----- TEXT SHOWN -----

1

Notice: Followup to this question

After asking this question about parameter pack folding into pairs, I noticed that I need to retain the complete type of the previously folded type as the left pair type.

For example:

Fold<char, int, long, double> f;

must evaluate to

std::tuple<
    std::pair<char
             , int>,
    std::pair<std::pair<char, int> /* <-- the previous resulting type */
             , long>,
    std::pair<std::pair<std::pair<char, int>, long> /* the previous type again */
             , double>
> f;

Context to this problem

The reason why I need this, is because the types which have to be "folded" can be placeholder types. The placeholders "real" type can only be known when both having the fully expanded type to the left as well as the unexpanded type. The leftmost type never contains placeholders.

Let me illustrate this with a quick example:

struct CopyTypeFromPreviousArgumentTag { };

template<typename T = CopyTypeFromPreviousArgumentTag>
struct Foo;

template<typename T...>
struct Bar {
    /* Here fold will not use std::pair, but a resolver type that takes both A and B and gives back the resolved B */
    Fold<T...> expanded;
};

Now Bar can be used like this:

Bar< Foo<int>
   , Foo<>
   , Foo<>
   , Foo<double>
   , Foo<>
   > f;

and the internal type decltype(f::expanded) will be:

std::tuple< Foo<int>
          , Foo<int>
          , Foo<int>
          , Foo<double>
          , Foo<double>
          >;

EDIT: The Bar class is actually not restricted to any class type it might hold. It can be a mixture of several types. So see the Foo class as a placeholder for some type Foo where a resolver type traits exists given the previous resolved type: ResolveType<PreviouslyResolvedType, CurrentType>::Type will give the resolved type correctly. Hence the std::pair idiom.

-----

* OBJECTIVE A *
Answer each question from the parameter pack question.
(i) Which four types are given as template arguments to Fold in the first example?
(ii) Which type is said never to contain placeholders?
(iii) What expression is said to give the resolved type correctly?
* OBJECTIVE B *
The parameter pack question gives the internal type decltype(f::expanded) as a std::tuple. List, in order, every element type inside that std::tuple.
* OBJECTIVE C *
Retype the part of the parameter pack question starting with "After asking this" and going on through "left pair type.".
The records are not used in any of this work.

----- EXTRACTED RECORDS -----

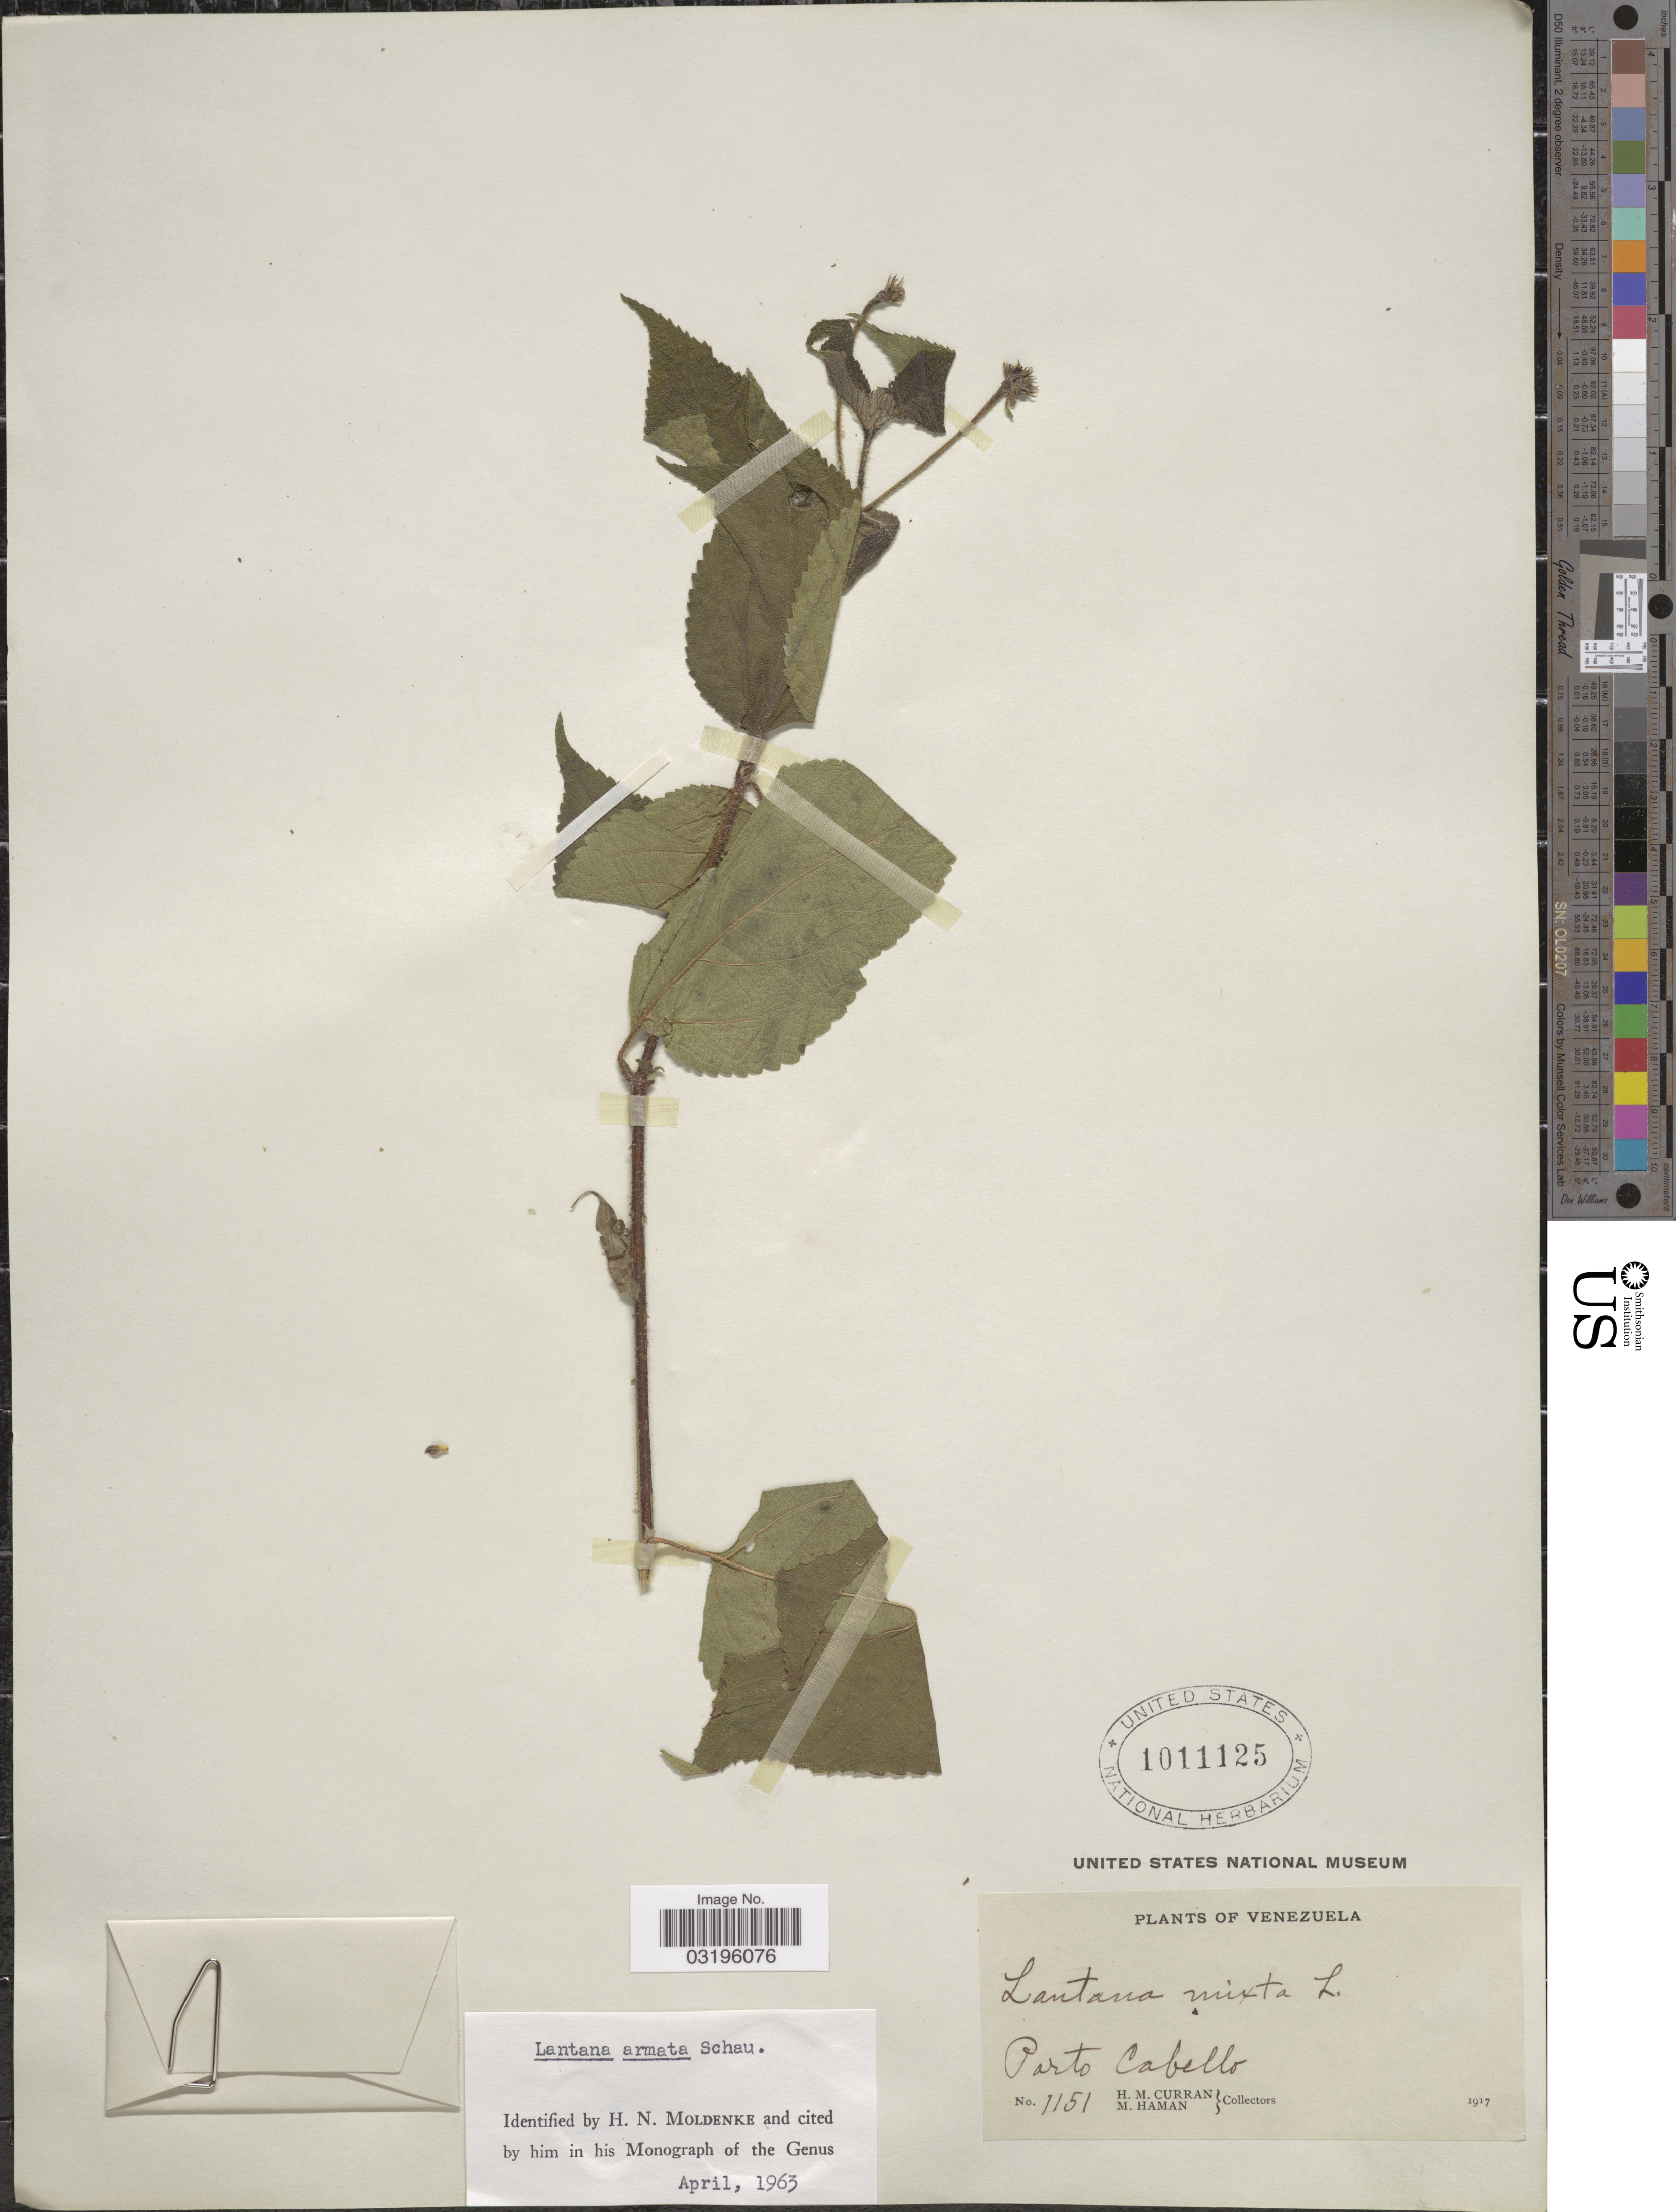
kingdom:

-----
----- EXTRACTED RECORDS -----

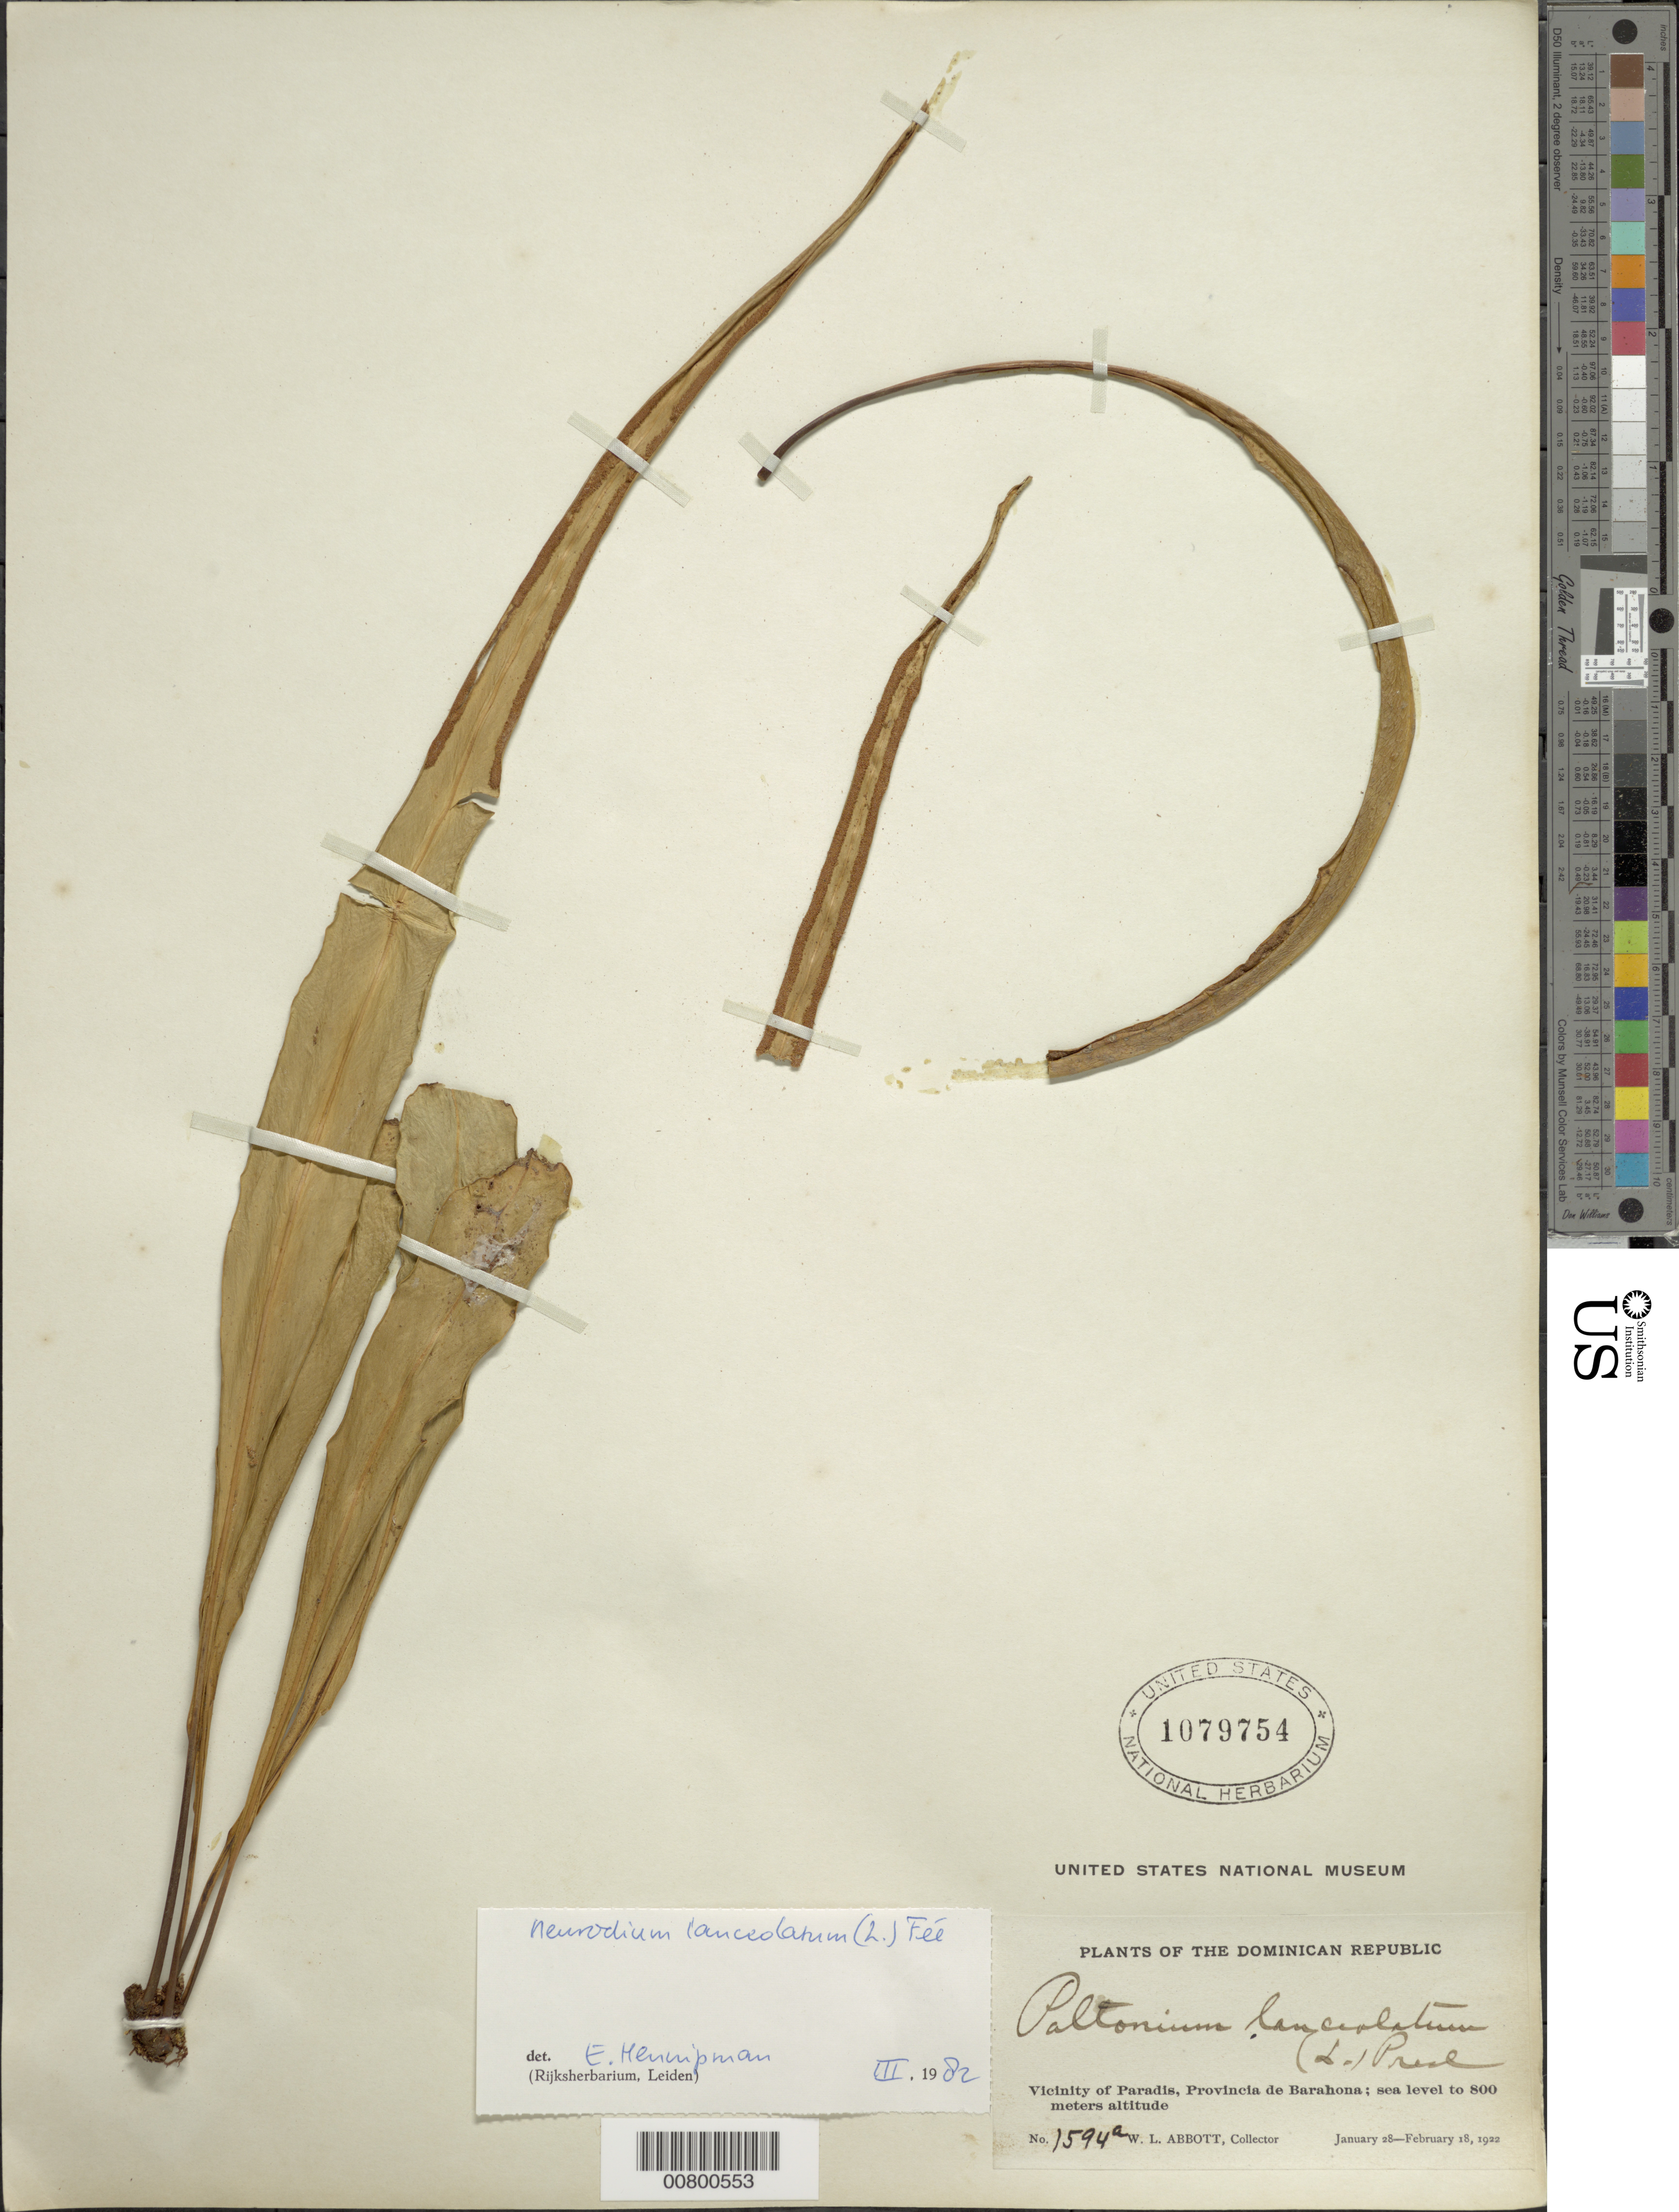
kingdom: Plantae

-----

* ANSWER A *
(i) char, int, long, double
(ii) The leftmost type
(iii) ResolveType<PreviouslyResolvedType, CurrentType>::Type

* ANSWER B *
Foo<int>
Foo<int>
Foo<int>
Foo<double>
Foo<double>

* ANSWER C *
After asking this question about parameter pack folding into pairs, I noticed that I need to retain the complete type of the previously folded type as the left pair type.